Better. And Betsy’s in town.

Good.

I’d met Lacey’s aunt before—she had a solid head on her shoulders. If anyone could straighten Ms. Harper out, it was her, she wouldn’t tolerate any foolishness.

How’s school?

I knew what she was asking—if it was safe yet.

I think I have a lead on Mason. But I haven’t gotten a chance to get close to him yet to make sure.

Hurry?

I will. Believe me.

Xoxoxoxoxoxo.

“Do it,” Emily hissed behind me. She’d been hissing it with increasingly louder volume that I’d been ignoring for Lacey, communing with my phone, so I had no idea what she was hissing it about or who to until—I felt someone yank the back of my bra, attempting to unsnap it.

But it took three clasps to hold my breasts in and up—and whomever she’d sent over was an amateur. I turned slowly and saw Brad Tucker there, a freshman, turning bright red.

“Brad,” I said, my voice low and full of warning. I could feel the air crackling around us as the light became brighter in my periphery. Then air brakes deflated and the door opened. We were at my stop. I stood, scanning the back of the busimpassively, and walked off at my own pace. I stopped when I got to the sidewalk and watched the bus roll away, listening to their raucous laughter out the open windows, and had a feeling I knew why Liam was pissed.

My mother was more cool with me helping Liam to ‘study’ than I was. I mean, I wanted to go—and needed to, if I was going to somehow touch Mason’s phone before prom—but after today in chemistry class, I didn’t know. Clearly, Danny had shown or told other people about the bra photo I’d sent him. How was I going to play that down? How could I?

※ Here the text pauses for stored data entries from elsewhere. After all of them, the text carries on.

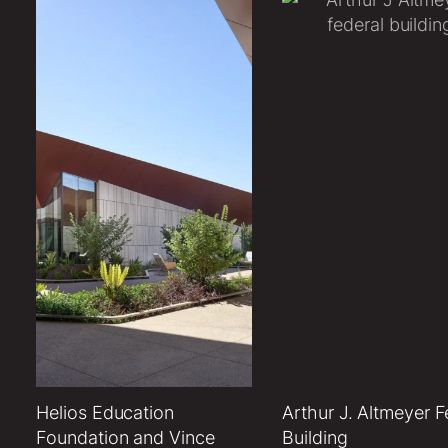
Helios Education
Arthur J. Altmeyer F
Foundation and Vince
Building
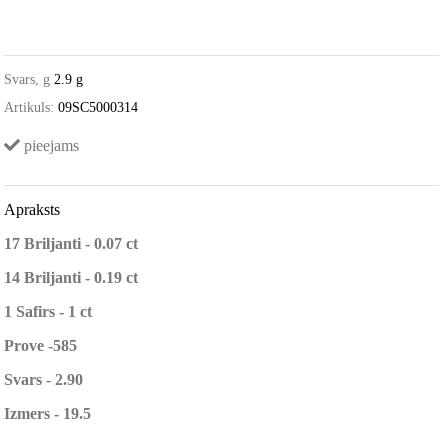
Svars, g
2.9 g
Artikuls:
09SC5000314
pieejams
Apraksts
17 Briljanti - 0.07 ct
14 Briljanti - 0.19 ct
1 Safirs - 1 ct
Prove -585
Svars - 2.90
Izmers - 19.5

I heard Liam’s tires when he pulled up and sprang for the door. “Be back soon, bye!” I shouted and waved and closed the door behind me.

I was wearing a combo outfit, jeans and one of my mother’s tops I’d preemptively washed and sandals and I pulled myself up into the cab, trying to pretend things were normal. “Hey.”

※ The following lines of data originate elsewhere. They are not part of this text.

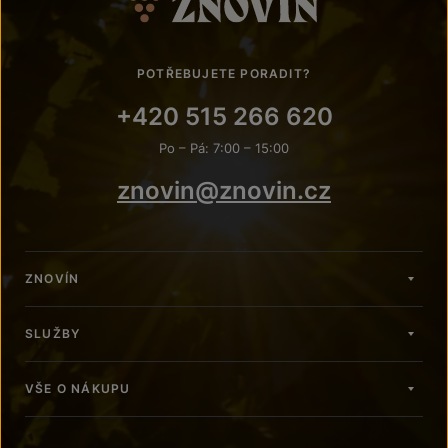
POTŘEBUJETE PORADIT?
+420 515 266 620
Po – Pá: 7:00 – 15:00
znovin@znovin.cz
ZNOVÍN
SLUŽBY
VŠE O NÁKUPU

“Hey,” Liam said back, his voice flat. His eyes only flickered in the rear view mirror in acknowledgement.

We drove in silence for as long as I could stand. I pulled my legs up into the seat with me. “What’s up?”

“I thought you weren’t like the other girls.”

“I’m gonna need some more references for that sentence to make sense.”

“You know what I’m talking about, Jessie—Danny showed that picture of your bra to the whole team.”

Up until then I’d been ready to play innocent and deny it. But the tone he had with me—it made me want to push back. “So what?”

“So—Hailey would’ve never done that.”

“I’m not Hailey.”

“I know. That was the point.” I watched his knuckles go white as he wrung the steering wheel. He was angry—angrier than he had a right to be. I could almost feel the pressure dropping in the truck’s cab like right before a storm and I remembered Darius’s warning about ‘roids.

“I think you should pull over now,” I said, and to my surprise, he did. He turned to me when the car was in park, though the engine continued to idle.

“What’s the point of all this, Liam? I mean, you practically haven’t talked to me since fifth grade, and now, what is this?” I gestured between us. “Why am I even here? Why did you choose now, of all times, to start with me?”

“I just—I thought you’d be different.”

Oh, I am different, believe me.“How so?”

“Danny just—he always gets the girls.”

“Does he now,” I said without inflection.